*Task directions*
Across the entries below, count the lines that contain the word "analytics" and reply with that number only.

*** Provided material ***

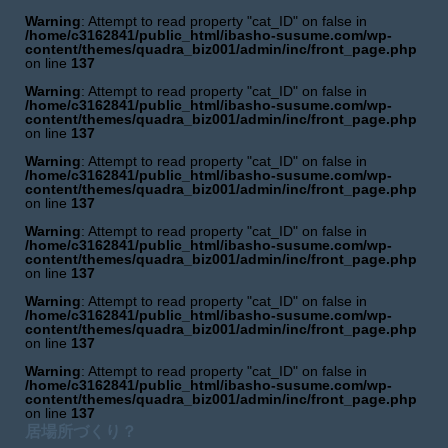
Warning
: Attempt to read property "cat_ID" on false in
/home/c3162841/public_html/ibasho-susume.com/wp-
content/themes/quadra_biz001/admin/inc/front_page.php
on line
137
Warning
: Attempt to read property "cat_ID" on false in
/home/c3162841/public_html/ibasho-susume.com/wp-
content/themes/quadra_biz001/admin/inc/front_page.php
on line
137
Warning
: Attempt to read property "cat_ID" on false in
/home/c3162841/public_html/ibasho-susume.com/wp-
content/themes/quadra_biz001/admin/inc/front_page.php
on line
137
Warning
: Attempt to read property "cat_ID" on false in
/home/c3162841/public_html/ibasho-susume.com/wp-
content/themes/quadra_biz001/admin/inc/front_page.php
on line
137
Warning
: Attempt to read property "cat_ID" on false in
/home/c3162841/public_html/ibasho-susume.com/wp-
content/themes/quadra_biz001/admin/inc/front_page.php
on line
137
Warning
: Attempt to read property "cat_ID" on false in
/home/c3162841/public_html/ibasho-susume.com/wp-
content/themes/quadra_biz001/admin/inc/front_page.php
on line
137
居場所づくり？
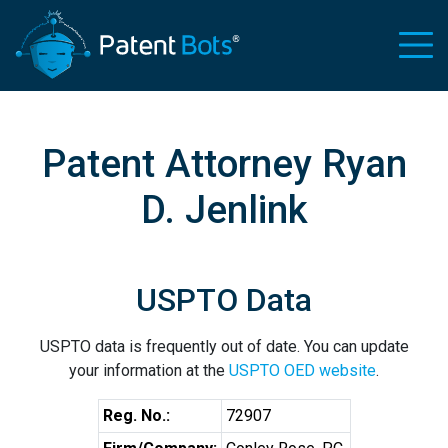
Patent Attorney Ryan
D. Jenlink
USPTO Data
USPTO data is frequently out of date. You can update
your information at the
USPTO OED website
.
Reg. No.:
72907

*** End of Provided material ***
*** Provided material ***

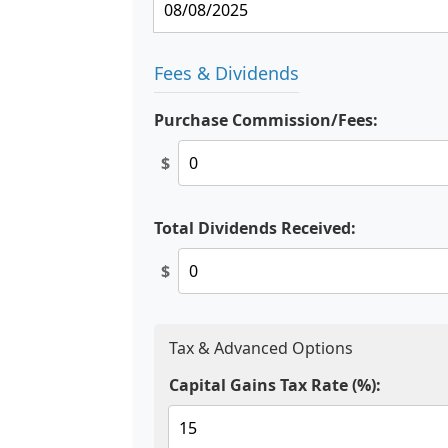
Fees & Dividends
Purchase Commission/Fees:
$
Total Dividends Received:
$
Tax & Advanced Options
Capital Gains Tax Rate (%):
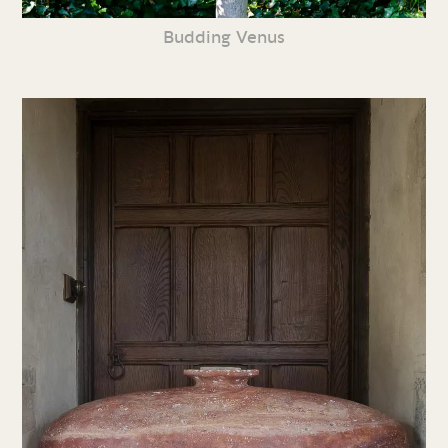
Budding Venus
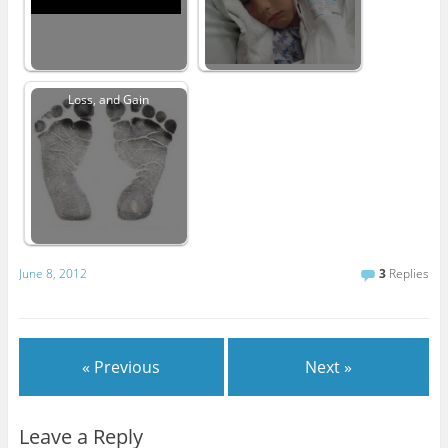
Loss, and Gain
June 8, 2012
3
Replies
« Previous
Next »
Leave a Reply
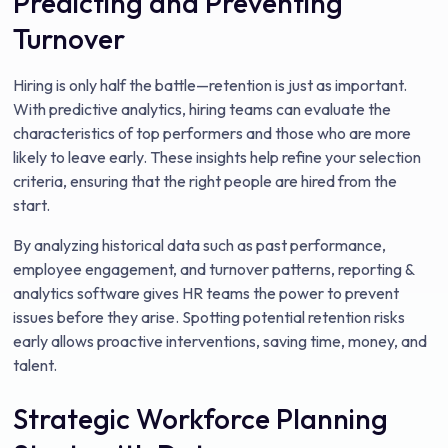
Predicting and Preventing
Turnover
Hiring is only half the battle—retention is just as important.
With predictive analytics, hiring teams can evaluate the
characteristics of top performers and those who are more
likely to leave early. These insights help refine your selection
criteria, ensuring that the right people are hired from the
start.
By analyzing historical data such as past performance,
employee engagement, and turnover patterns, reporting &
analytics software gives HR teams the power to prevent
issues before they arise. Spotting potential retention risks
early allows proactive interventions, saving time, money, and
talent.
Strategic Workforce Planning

*** End of Provided material ***

*Result*
2